L’atout de la Couronne
Aujourd’hui âgée de 16 ans la Princesse des Asturies est très populaire auprès des Espagnols. Un amour sans aucun doute bénéfique pour la monarchie à l’heure ou selon certains sondages montrent un certain désamour entre l’institution royale et les espagnols. Si un référendum avait lieu sur le sujet, entre 32% et 45% des Espagnols voteraient en faveur d’une république. Un désaveu qui s’expliquerait par les nombreuses frasques du roi Juan Carlos. Un monarque empêtré dans plusieurs scandales notamment de blanchiment d’argent le contraignant à s’exiler en août 2020 à Abu Dhabi.

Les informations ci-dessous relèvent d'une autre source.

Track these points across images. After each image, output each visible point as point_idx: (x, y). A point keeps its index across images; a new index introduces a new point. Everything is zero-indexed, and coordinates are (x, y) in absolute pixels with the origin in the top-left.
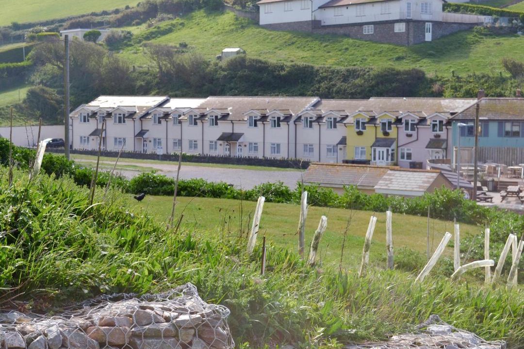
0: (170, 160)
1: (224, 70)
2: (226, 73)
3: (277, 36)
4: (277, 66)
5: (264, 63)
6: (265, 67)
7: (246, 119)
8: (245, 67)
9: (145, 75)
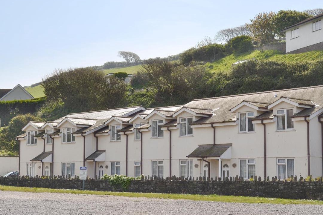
0: (99, 189)
1: (228, 79)
2: (230, 82)
3: (304, 56)
4: (298, 66)
5: (280, 65)
6: (281, 69)
7: (235, 119)
8: (255, 72)
9: (141, 97)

Le roi et la reine n’hésites plus à mettre leur fille en avant afin de la préparer à son rôle de prochaine souveraine. Sa première apparition publique en solo a été scrutée le 24 mars dernier. De l’avis général, la princesse des Asturies n’a fait aucune fausse note et avec un naturel désarmant, elle a présidé la célébration du trentième anniversaire de l’Institut Cervantès, qui promeut la langue et la culture espagnoles. Le succès a été immédiat. Désormais, la couronne n’hésite plus à la mettre en avant, y compris sur les réseaux sociaux afin d’affirmer que la relève de la couronne se fera sans heurts dans un pays où le machisme a encore pignon sur rue.

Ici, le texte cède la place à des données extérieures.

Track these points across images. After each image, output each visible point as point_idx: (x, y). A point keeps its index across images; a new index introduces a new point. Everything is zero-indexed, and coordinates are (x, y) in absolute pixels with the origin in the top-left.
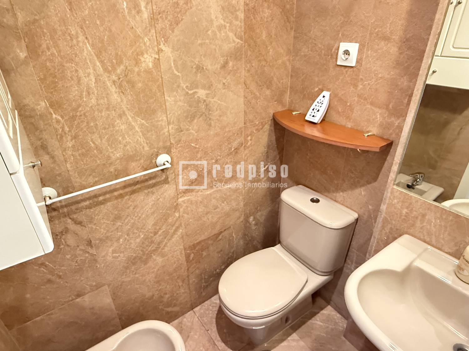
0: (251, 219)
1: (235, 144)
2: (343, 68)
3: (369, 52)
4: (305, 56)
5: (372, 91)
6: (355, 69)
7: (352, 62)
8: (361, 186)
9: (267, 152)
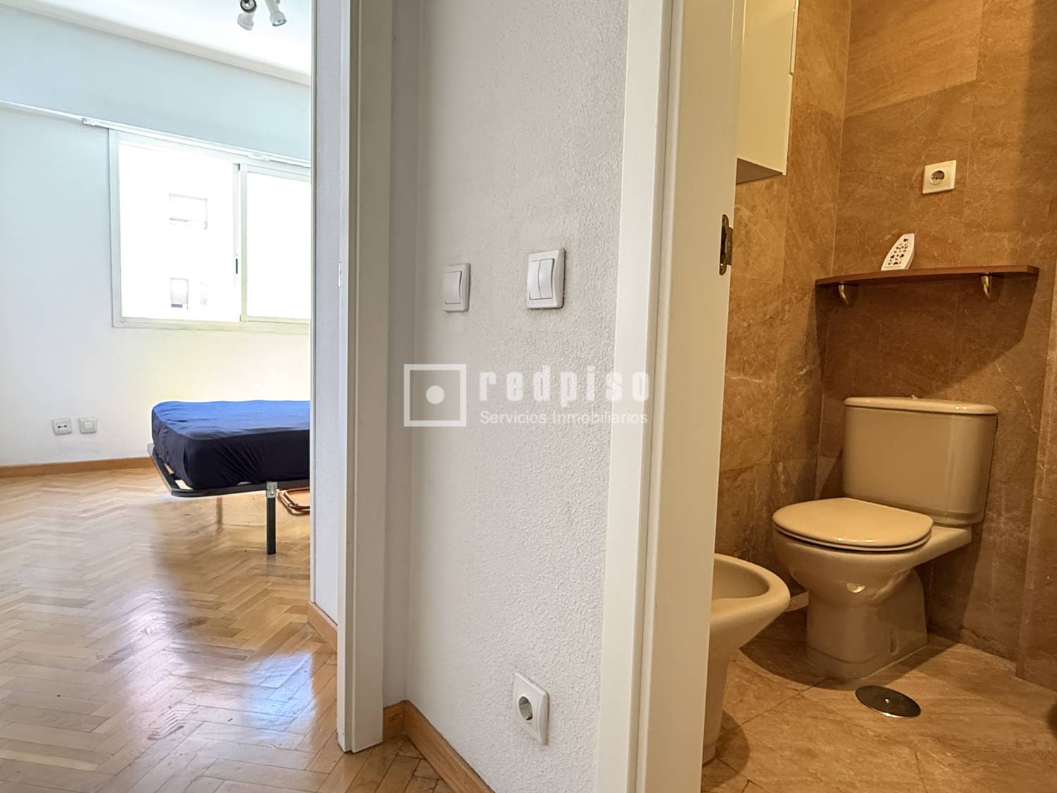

Le Prix Princesse des Asturies
Chaque année, depuis maintenant trois ans, la princesse prononce un discours à l’occasion de la remise du Prix Princesse des Asturies qu’elle préside. Prix le plus prestigieux de la péninsule ibérique il est délivré depuis 1981 par la fondation « Prince des Asturies », devenue en 2014 avec l’accession au trône de Felipe VI, « Fondation Princesse des Asturies ». Ce prix récompense des travaux d’envergures internationales dans huit catégories : arts, sports, sciences sociales, communication et humanités, concorde, coopération internationale, recherche scientifique et technique, et lettres. Lors de l’édition 2021, qui s’est tenue il y a quelques semaines, la princesse a fait un discours remarqué mêlant l’espagnol et le catalan avec une aisance incroyable, qu’elle a conclu sous une ovation : « Demain se construit avec le travail d’aujourd’hui, et vous le faites déjà. Nous les jeunes, sommes l’énergie qui impulse cette transformation. » a déclaré l’infante.

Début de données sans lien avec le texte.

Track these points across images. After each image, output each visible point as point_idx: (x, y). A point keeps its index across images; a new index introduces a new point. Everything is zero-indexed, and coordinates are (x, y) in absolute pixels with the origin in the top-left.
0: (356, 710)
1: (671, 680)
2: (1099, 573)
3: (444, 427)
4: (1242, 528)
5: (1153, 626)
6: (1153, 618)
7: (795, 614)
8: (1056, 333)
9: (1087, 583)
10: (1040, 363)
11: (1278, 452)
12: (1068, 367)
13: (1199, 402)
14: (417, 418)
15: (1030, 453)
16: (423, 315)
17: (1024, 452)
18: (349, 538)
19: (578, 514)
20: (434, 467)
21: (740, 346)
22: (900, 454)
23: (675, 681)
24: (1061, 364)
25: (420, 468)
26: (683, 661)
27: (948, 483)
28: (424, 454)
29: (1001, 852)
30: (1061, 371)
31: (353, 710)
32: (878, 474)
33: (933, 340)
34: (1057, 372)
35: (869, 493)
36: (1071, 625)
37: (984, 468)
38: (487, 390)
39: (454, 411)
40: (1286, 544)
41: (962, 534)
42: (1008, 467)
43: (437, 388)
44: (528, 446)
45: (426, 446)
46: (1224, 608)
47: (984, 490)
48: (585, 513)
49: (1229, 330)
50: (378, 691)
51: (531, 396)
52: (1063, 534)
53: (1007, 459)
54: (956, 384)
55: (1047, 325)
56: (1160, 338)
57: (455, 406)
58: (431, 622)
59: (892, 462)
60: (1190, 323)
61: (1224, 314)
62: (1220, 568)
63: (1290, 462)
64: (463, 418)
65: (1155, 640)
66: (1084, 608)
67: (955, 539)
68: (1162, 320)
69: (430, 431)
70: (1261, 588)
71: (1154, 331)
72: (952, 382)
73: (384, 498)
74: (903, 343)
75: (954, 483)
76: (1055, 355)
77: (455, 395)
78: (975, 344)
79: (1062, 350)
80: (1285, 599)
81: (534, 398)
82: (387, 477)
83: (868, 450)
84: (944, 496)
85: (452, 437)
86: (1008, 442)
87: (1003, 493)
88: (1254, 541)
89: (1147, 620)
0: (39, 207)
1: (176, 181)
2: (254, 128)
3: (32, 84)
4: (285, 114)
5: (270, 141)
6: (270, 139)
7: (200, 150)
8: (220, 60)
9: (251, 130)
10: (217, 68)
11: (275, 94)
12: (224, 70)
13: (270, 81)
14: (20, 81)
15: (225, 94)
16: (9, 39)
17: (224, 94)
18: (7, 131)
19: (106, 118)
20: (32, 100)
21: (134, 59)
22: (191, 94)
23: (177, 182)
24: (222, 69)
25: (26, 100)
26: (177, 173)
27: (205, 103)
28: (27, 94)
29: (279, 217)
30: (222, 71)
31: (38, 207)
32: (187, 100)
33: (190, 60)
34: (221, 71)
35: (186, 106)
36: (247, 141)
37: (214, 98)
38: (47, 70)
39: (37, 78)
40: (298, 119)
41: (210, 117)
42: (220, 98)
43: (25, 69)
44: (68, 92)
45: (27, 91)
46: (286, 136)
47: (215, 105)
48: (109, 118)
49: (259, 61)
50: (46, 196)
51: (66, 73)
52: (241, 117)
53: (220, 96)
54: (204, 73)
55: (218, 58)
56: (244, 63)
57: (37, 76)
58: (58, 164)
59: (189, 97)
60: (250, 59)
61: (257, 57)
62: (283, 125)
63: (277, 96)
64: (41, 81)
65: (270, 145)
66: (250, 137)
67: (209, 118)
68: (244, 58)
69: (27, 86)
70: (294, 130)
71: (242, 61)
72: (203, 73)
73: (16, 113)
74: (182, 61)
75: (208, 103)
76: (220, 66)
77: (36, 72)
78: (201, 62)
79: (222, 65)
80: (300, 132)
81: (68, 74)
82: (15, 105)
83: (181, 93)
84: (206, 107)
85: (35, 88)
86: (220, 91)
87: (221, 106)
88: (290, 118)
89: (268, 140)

Consciente du titre qu’elle porte, elle n’a pas hésité à faire un retour attendu en Espagne. En effet, en septembre de cette année, elle a intégré l’Atlantic collège, prestigieux établissement du Pays de Galles, surnommé « l’école des rois », dans lequel elle prépare un baccalauréat international. Elle a notamment pour camarade de classe la princesse Alexia des Pays-Bas, fille cadette du roi des Pays-Bas ou encore la princesse héritière Élisabeth de Belgique. Fondé dans les années 1960 par l’allemand Kurt Hahn qui fut le précepteur de la reine Sofia, l’établissement défend des principes de tolérances, de paix et de justice sociale. Avenir de la monarchie, la princesse Léonor aura pour mission, une fois sur le trône, de représenter et de consolider l’institution royale. Nul doute que d’ici-là ses parents seront présents à ses côtés pour l’épauler et la guider dans ses premiers pas déjà si prometteurs. Son avènement en tant que reine, la première depuis Isabelle II qui régna de 1839 à 1868, marquera incontestablement un tournant dans l’Histoire de l’Espagne et de la Couronne.